No longer. Under guidelines released Monday, principals are directed to base their decisions on an elaborate system that measures teachers’ success in and outside the classroom, including student performance on standardized tests. The principals then have to explain their recommendation in three paragraphs.

The goal, education officials said, is to change the longstanding culture in which tenure is virtually automatic, a default next step after a teacher’s first three years on the job.

“The current system of awarding tenure devalues great teachers by treating teachers as if they are widgets on an assembly line,” said John White, a deputy chancellor for strategy. “If we’re going to professionalize teaching, we have to reward teachers, evaluate teachers and develop teachers like the 21st-century professionals that they are.”

Mayor Michael R. Bloomberg announced the broad outlines of the tenure plan last year. The guidelines released on Monday provided more specifics on how tenure decisions should be made.

Chancellor Joel I. Klein, who is leaving his job at the end of the month, has railed against the current system of tenure almost since the day he took office in 2002, saying it is a roadblock to creating a meritocracy among schoolteachers. He has fought with the teachers’ union to make it easier to fire tenured teachers, to little effect. The new chancellor, Cathleen P. Black, has already signaled that tenure will remain one of the Education Department’s targets.

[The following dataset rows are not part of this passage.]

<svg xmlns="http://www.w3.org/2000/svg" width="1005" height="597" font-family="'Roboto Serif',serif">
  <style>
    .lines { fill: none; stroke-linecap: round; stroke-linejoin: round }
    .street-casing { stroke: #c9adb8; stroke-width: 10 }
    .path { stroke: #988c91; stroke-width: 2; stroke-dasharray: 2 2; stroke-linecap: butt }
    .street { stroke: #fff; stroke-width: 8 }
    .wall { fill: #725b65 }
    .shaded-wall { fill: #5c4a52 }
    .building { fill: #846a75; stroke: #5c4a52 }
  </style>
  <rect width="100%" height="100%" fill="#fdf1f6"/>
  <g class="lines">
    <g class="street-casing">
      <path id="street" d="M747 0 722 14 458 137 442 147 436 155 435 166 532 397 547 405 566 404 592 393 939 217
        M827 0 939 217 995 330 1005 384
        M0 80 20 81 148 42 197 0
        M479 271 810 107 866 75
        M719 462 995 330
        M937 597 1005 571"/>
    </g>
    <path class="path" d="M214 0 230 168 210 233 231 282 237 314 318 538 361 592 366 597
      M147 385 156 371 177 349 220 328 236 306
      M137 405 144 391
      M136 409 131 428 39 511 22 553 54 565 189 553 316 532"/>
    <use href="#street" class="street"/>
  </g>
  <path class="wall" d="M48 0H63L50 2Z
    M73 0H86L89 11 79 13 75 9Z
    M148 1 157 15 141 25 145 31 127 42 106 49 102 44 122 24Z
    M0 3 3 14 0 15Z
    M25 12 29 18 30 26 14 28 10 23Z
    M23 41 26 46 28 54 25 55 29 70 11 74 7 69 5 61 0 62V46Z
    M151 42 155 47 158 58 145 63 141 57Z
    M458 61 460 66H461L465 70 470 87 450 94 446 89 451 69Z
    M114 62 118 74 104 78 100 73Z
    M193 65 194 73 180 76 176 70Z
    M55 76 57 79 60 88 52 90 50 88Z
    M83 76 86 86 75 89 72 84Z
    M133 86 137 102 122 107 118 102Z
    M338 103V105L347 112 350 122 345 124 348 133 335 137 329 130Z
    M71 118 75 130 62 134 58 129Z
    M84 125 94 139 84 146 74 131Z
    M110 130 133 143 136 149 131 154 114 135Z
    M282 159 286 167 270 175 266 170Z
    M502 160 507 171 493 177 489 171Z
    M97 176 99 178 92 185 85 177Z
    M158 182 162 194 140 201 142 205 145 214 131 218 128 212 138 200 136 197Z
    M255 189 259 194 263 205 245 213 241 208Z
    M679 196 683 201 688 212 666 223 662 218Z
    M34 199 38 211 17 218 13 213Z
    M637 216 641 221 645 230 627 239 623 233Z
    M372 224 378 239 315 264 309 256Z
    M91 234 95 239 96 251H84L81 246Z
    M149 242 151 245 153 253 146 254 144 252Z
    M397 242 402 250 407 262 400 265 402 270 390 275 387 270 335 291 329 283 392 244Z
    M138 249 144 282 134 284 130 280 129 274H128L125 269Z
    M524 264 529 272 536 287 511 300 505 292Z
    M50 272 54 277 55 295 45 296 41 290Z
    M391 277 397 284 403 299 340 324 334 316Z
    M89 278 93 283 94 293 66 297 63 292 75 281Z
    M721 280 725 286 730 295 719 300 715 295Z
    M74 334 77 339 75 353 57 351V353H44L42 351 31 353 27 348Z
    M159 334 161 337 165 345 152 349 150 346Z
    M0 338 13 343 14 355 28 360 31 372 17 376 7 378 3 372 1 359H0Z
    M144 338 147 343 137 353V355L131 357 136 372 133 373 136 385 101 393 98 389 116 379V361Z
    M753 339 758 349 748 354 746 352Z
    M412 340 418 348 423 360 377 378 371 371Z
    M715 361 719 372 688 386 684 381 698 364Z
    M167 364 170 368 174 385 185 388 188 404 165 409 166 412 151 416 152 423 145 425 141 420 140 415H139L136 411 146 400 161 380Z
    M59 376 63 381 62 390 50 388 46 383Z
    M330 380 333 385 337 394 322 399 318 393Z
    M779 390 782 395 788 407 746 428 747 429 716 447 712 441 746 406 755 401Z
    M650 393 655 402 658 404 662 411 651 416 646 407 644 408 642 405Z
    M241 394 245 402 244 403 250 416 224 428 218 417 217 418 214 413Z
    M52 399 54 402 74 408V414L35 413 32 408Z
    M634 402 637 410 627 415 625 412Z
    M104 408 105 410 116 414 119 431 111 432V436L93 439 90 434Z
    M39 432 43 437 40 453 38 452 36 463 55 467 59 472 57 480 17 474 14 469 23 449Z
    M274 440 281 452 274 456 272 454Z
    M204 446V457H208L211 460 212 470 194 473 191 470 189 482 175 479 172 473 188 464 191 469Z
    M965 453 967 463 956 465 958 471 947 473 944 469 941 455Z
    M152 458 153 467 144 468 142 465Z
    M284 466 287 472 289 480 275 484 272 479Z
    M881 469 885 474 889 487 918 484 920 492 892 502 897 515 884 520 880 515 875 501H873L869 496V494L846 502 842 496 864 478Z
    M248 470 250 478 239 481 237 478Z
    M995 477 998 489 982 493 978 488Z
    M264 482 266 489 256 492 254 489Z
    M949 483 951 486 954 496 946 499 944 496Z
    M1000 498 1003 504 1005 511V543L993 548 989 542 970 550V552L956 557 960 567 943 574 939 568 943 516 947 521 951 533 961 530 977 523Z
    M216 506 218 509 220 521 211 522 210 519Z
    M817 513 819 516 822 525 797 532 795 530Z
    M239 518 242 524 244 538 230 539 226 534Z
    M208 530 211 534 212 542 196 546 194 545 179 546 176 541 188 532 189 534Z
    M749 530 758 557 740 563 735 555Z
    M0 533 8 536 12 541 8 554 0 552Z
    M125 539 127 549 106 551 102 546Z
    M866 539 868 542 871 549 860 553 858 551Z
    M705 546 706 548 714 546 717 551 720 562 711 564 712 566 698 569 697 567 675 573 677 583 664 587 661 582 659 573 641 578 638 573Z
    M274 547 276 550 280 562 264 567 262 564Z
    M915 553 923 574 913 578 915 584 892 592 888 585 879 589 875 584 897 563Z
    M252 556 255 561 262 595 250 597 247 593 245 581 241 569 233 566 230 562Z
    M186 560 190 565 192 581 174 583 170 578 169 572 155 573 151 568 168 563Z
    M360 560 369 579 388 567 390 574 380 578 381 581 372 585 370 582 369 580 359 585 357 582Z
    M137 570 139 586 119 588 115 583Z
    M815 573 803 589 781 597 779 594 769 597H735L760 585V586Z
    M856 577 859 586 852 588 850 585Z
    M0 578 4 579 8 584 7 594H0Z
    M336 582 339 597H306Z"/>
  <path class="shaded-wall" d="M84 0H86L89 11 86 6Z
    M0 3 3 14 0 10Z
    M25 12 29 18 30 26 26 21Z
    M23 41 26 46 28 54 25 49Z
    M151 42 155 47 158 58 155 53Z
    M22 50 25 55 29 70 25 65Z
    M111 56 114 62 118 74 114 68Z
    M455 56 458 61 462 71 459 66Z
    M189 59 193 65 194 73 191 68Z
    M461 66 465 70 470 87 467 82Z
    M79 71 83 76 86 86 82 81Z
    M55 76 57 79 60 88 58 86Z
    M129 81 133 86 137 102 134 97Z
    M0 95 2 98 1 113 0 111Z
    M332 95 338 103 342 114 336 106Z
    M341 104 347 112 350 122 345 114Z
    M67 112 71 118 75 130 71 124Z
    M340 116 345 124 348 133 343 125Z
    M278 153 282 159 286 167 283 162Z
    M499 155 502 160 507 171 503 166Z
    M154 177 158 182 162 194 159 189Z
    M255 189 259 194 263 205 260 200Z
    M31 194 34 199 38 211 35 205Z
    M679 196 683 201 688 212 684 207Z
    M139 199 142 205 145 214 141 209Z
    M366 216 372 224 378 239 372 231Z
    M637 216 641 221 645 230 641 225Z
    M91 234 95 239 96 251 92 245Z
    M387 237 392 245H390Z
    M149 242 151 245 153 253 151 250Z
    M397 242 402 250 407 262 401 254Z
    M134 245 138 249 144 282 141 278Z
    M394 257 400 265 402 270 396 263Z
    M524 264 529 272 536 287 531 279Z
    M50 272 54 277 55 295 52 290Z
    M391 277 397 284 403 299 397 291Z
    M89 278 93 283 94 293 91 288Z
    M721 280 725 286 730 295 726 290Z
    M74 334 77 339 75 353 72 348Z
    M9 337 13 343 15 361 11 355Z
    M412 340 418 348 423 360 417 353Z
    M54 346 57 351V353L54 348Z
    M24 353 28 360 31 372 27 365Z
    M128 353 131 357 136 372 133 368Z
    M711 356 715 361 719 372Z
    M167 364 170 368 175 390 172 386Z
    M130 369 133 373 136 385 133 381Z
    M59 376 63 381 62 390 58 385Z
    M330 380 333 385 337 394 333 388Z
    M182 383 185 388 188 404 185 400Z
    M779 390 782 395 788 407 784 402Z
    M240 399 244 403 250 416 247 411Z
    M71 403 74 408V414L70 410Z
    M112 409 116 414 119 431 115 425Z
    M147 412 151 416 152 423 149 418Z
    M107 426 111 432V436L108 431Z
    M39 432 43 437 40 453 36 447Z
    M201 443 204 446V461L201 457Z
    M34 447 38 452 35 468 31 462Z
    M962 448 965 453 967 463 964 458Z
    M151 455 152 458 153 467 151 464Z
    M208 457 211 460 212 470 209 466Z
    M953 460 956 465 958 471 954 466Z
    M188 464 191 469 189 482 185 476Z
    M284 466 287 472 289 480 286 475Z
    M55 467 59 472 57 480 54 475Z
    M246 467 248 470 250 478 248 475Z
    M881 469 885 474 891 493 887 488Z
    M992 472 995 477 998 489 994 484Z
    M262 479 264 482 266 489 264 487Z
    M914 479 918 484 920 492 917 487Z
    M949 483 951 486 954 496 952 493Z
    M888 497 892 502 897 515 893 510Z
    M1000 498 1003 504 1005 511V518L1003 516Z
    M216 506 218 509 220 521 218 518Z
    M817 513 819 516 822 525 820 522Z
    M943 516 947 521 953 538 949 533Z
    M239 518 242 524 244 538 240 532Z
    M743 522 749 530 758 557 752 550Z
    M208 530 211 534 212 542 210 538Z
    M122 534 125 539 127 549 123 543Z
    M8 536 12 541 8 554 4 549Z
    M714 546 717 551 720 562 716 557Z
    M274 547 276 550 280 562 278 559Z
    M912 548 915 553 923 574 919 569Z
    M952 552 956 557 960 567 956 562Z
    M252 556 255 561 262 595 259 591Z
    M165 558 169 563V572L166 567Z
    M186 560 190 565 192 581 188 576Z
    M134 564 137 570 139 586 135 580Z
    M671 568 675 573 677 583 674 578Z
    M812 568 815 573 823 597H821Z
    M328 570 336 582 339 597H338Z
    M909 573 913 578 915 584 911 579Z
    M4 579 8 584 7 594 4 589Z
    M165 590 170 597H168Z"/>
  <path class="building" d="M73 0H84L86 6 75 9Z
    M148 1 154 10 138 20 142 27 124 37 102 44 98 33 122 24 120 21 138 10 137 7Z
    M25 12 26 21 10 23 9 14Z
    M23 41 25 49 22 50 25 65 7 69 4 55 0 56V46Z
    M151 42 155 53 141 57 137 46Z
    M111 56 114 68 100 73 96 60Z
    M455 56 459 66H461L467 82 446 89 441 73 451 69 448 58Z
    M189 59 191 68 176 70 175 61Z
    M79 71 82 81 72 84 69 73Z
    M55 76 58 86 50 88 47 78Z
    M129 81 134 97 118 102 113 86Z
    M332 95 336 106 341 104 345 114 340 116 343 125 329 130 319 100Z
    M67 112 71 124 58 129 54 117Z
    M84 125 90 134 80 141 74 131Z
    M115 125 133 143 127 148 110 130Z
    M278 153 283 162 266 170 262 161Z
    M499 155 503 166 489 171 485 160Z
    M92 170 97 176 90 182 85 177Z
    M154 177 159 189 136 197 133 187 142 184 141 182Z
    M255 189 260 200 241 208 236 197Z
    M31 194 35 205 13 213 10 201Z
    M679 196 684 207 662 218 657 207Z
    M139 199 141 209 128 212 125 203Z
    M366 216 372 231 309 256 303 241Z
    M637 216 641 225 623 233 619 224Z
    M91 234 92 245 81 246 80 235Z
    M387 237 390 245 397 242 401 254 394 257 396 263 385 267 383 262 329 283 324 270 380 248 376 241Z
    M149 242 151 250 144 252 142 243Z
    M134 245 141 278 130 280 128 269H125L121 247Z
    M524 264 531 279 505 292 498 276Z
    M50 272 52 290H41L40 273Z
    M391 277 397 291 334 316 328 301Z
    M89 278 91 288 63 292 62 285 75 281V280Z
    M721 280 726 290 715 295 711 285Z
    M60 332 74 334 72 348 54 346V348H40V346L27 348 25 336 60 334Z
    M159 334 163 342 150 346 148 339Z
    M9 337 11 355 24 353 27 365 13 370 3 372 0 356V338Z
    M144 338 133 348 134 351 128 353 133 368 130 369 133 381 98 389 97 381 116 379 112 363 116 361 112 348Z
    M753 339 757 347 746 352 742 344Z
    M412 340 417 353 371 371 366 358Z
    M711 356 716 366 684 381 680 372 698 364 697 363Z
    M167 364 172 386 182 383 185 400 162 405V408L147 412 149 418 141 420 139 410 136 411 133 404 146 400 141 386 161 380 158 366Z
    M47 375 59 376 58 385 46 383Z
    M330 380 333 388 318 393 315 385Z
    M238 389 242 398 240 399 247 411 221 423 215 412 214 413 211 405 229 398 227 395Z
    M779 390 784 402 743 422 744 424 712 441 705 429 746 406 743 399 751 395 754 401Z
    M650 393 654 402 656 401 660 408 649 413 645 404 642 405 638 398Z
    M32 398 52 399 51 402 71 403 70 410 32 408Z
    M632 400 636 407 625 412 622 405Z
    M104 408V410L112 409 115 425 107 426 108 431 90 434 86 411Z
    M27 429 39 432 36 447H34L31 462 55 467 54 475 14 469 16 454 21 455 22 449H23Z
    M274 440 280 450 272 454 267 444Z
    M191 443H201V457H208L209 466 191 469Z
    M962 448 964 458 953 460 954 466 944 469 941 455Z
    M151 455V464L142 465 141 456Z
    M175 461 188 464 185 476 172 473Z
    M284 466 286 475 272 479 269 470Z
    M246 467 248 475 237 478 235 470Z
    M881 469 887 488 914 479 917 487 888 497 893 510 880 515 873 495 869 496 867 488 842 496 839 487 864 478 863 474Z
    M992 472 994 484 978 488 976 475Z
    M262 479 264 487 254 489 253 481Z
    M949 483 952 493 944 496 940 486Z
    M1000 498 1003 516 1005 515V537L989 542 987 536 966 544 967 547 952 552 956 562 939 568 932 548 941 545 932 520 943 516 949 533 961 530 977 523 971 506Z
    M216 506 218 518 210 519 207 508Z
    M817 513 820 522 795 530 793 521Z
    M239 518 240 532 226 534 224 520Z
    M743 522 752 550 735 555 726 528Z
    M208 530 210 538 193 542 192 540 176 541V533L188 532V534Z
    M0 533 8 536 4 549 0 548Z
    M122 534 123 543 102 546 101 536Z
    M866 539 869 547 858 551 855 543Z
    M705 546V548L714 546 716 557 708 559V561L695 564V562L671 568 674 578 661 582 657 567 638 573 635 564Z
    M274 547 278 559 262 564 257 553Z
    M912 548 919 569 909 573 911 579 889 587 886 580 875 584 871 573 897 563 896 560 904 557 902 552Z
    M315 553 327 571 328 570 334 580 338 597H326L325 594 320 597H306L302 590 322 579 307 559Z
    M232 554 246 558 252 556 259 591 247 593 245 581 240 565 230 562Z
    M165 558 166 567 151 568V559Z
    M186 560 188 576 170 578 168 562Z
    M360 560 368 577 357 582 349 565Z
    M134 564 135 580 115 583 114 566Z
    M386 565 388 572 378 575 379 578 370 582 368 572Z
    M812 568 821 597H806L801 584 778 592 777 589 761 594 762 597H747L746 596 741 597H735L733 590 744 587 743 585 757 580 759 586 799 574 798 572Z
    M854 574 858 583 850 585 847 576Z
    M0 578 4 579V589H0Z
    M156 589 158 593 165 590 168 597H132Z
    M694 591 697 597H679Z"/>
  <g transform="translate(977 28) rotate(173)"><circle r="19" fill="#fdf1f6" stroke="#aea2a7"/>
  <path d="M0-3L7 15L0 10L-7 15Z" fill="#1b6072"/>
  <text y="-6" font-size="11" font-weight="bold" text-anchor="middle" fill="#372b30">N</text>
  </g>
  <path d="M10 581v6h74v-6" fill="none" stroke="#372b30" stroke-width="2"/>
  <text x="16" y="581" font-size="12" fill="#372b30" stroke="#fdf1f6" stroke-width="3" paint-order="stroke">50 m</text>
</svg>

But even as the chancellor encouraged principals to be pickier about tenure, a vast majority of teachers still are receiving it.

In the school year that ended in June, out of the nearly 6,400 teachers who were eligible for tenure, 234 teachers were denied it, or roughly 3.7 percent, according to the Department of Education. Still, that was far more than four years earlier, when denials amounted to just 0.4 percent.